At DALI, we achieve accurate and quality data annotation with crowdsourcing via Games With a Purpose. We intend to lead our players into contributing to science in a fun and intuitive way!
Phrase Detectives is an online crowdsourcing game with a validation stage, primarily designed to collect data about English (and subsequently Italian) anaphoric co-reference. Anaphoric coreference is a type of linguistic reference where one expression depends on another referential element. An example would be the relation between the entity 'Jon' and the pronoun 'his' in the text 'Jon rode his bike to school.'
The game uses two styles of text annotation for players to complete a linguistic task. Initially text is presented in Annotation Mode (called Name the Culprit in the game). This is a traditional annotation method in which the player makes an interpretation (annotation decision) about a highlighted markable (section of text). If different players enter different interpretations for a markable then each interpretation is presented to more players in Validation Mode (called Detectives Conference in the game). The players in Validation Mode have to agree or disagree with the interpretation. Players may also make comments about the task and/or skip the task if they do not want to provide an interpretation.

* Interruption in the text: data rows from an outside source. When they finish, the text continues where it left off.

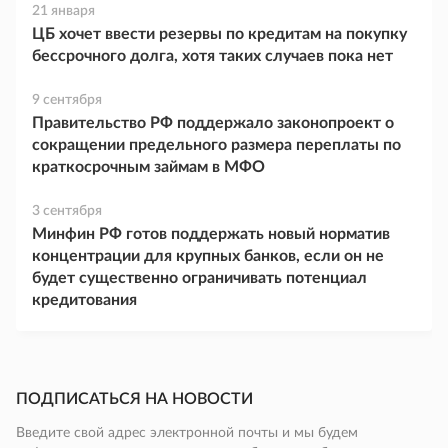
21 января
ЦБ хочет ввести резервы по кредитам на покупку
бессрочного долга, хотя таких случаев пока нет
9 сентября
Правительство РФ поддержало законопроект о
сокращении предельного размера переплаты по
краткосрочным займам в МФО
3 сентября
Минфин РФ готов поддержать новый норматив
концентрации для крупных банков, если он не
будет существенно ограничивать потенциал
кредитования
ПОДПИСАТЬСЯ НА НОВОСТИ
Введите свой адрес электронной почты и мы будем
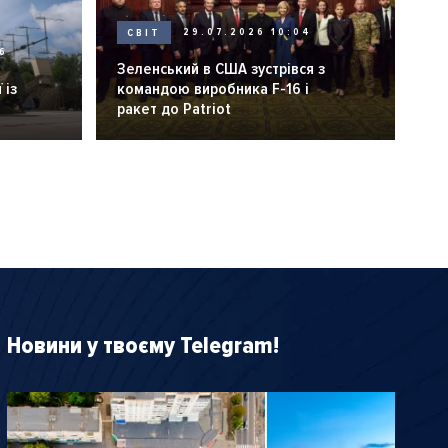
СВІТ
29.07.2026 10:04
6
Зеленський в США зустрівся з
 із
командою виробника F-16 і
ракет до Patriot
Новини у твоєму Telegram!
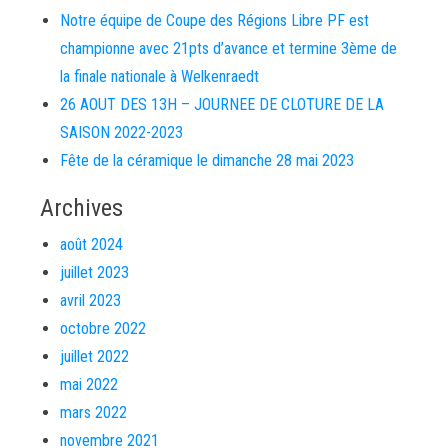
Notre équipe de Coupe des Régions Libre PF est
championne avec 21pts d’avance et termine 3ème de
la finale nationale à Welkenraedt
26 AOUT DES 13H – JOURNEE DE CLOTURE DE LA
SAISON 2022-2023
Fête de la céramique le dimanche 28 mai 2023
Archives
août 2024
juillet 2023
avril 2023
octobre 2022
juillet 2022
mai 2022
mars 2022
novembre 2021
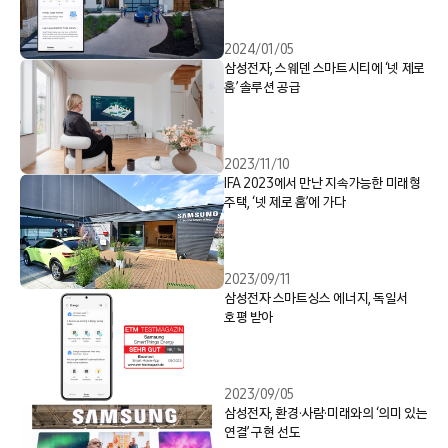
2024/01/05
삼성전자, 스웨덴 스마트시티에 ‘넷 제로
홈’ 솔루션 공급
2023/11/10
IFA 2023에서 만난 지속가능한 미래형
주택, ‘넷 제로 홈’에 가다
2023/09/11
삼성전자 스마트싱스 에너지, 독일서
호평 받아
2023/09/05
삼성전자, 환경·사람·미래와의 ‘의미 있는
연결’ 구현 선도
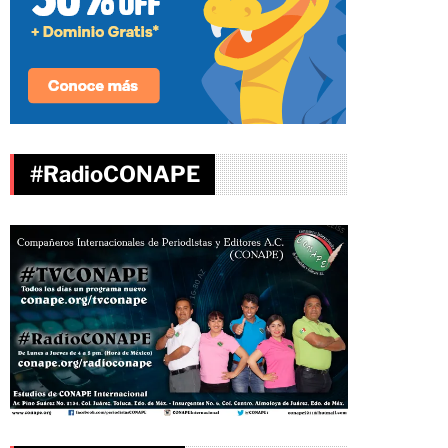
#RadioCONAPE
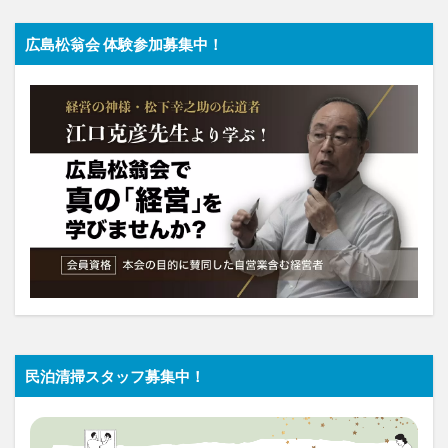
広島松翁会 体験参加募集中！
民泊清掃スタッフ募集中！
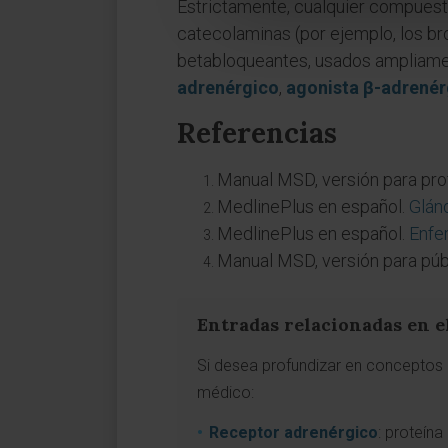
Estrictamente, cualquier compuesto
catecolaminas (por ejemplo, los br
betabloqueantes, usados ampliament
adrenérgico
,
agonista β-adrenér
Referencias
Manual MSD, versión para pro
MedlinePlus en español.
Glán
MedlinePlus en español.
Enfe
Manual MSD, versión para púb
Entradas relacionadas en e
Si desea profundizar en conceptos a
médico:
Receptor adrenérgico
: proteína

Players could label markables as DN (discourse-new, where the markable refers to a newly introduced entity), DO (discourse-old, where the markable refers to an already mentioned entity in the text, NR (non-referring, where the markable does not refer to anything or PR (where the markable represents a property of a previously mentioned entity).
The first publicly available dataset (Phrase Detectives Corpus 1.0) was used to determine what the collective quality of the players were, as well as the quality of individual decisions. Full details of the game and corpora, including processing pipeline, descriptive statistics and gold standard creation, have been published (see publications section).
TileAttack is a two player game whose aim is to identify the parts of a text that refer to objects - e.g., people, places, locations. (These parts of a sentence are generally known as noun phrases; we call these parts of text mentions). In the game you are randomly matched with a second player and score points for agreeing on a mention, but even more points for finding that mention first. There are many different types of mentions, both simple ones (e.g., He, Bob, the CEO, London) and more complex (the classical music fan, the capital of the UK). Your aim in the game is to identify as many of them as you can. Keep in mind that markables can be nested: e.g., the capital of the UK is a markable, but the UK is a markable as well!